2.3 evals/sweep.py — the model-comparison run
Given --models a,b,c, for each model it: boots server.py --ui none with PROTOAGENT_MODEL=<model> + a unique PROTOAGENT_INSTANCE (no shared data) on its own port, waits for /healthz, runs the suite tagged with the model, then tears the agent down and deletes its instance data. It prints a model × category pass-rate matrix + an avg latency/token footnote and writes a combined sweep-<ts>.json. UI-less + per-model instance scoping (ADR 0004/0010) is what makes booting N disposable agents cheap and isolated. The sweep sets a bearer token in the child env so the auth-gating cases are genuinely exercised.
2.4 evals/report.py — trend & leaderboard
Aggregates all model-tagged run-*.json into a leaderboard (latest standing per model, best first) and a per-model trend (pass rate by run, with ▲/▼ vs the previous run). This is the "track as we work" surface — a regression after a prompt/model/code change is visible at a glance.
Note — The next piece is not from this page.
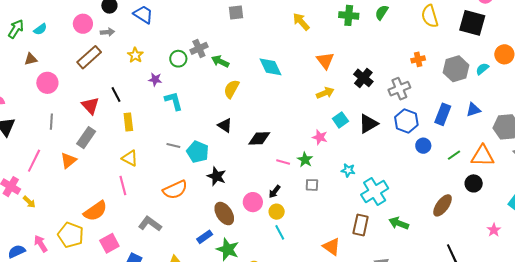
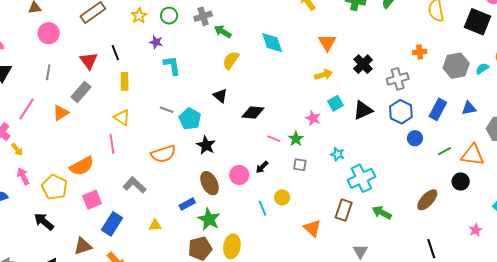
green circle: (178, 59) -> (169, 16), moved
yellow circle: (277, 212) -> (282, 197), moved
pink arrow: (41, 244) -> (23, 176), moved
2.5 Coverage for the agent layers
- Subagent delegation — cases that assert the lead delegates (
task) and the subagent's tools fire in the shared audit log. - Workflow recipes — a
kind: "workflow"case that drives a recipe end-to-end viaPOST /api/workflows/{name}/run(e.g.deep-research) and asserts the output's structure (a Counterpoints section, citations). - Research quality (LLM-judge rubric) — for output quality substring checks can't judge ("is the report actually balanced / is the confidence earned?"), a grader model scores the output against a per-case rubric; the case passes above a threshold. This is the only way to track research quality across models.
3. Constraints / honest edges
- Boot-per-model latency. A sweep boots one agent per model (~seconds of startup each). That's the price of clean isolation; runtime per-request model binding was rejected as more plumbing + shared state between models.
- LLM-judge is non-deterministic + costs tokens. Rubric scores are a tracked signal, not a gate — pin the grader model and treat scores as trend data. Keep deterministic structural checks (audit/substring/KB) as the hard pass/fail.
- Gateway aliases must exist.
--modelsare gateway aliases; a typo'd alias just fails to boot (reported, skipped) rather than silently scoring zero. - Reports are local artifacts (
evals/results/is gitignored); the trend report reads whatever is on the box. CI/cron persistence is a later concern.
4. Consequences
Positive — model comparison is one command (python -m evals.sweep --models …); every run is attributable to a model; regressions are visible over time; swapping the default model is a measured decision, not a vibe. Builds directly on existing primitives (side-effect verification, /healthz, instance scoping, the UI-less tier). Negative — sweeps are slower than a single run; the LLM-judge adds a grader dependency + cost; more eval surface to maintain as the agent grows.
5. Alternatives considered
- Runtime per-request model override — compare models without rebooting. Rejected: per-turn model binding is real plumbing and the models would share instance state, muddying side-effect assertions. Boot-per-model is cleaner.
- Tag + compare only (no sweep) — smallest change, but leaves the boot/run/track loop manual; the whole point was to make comparison turnkey.
- Deterministic-only scoring — cheap + reproducible, but can't measure the thing we just built in ADR 0011 (a balanced report). Rubric judging fills that, as a tracked signal not a gate.
6. Related
- ADR 0006 — Observability & the self-improving flywheel — measure → surface → advise; evals are the offline half of the loop.
- ADR 0004 — Multi-instance data scoping & ADR 0010 — Headless setup & UI tiers — what makes a disposable per-model agent cheap + isolated.
- ADR 0011 — Deep-research workflow — the workflow + research-quality the coverage slice targets.
evals/(runner.py,sweep.py,report.py,compare.py),docs/guides/evals.md.